To do: All lines from the one containing "right knee: (199, 412)" through the end of the data below must be reproduced exactly, and no others.

Dataset excerpts section start

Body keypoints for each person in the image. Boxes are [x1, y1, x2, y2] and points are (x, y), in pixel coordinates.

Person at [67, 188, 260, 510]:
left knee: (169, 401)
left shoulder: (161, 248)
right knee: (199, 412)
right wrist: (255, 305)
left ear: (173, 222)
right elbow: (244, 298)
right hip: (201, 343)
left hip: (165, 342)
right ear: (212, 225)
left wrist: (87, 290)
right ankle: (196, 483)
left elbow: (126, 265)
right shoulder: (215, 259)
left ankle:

Dataset excerpts section end

Solution below:
right knee: (199, 412)
right wrist: (255, 305)
left ear: (173, 222)
right elbow: (244, 298)
right hip: (201, 343)
left hip: (165, 342)
right ear: (212, 225)
left wrist: (87, 290)
right ankle: (196, 483)
left elbow: (126, 265)
right shoulder: (215, 259)
left ankle:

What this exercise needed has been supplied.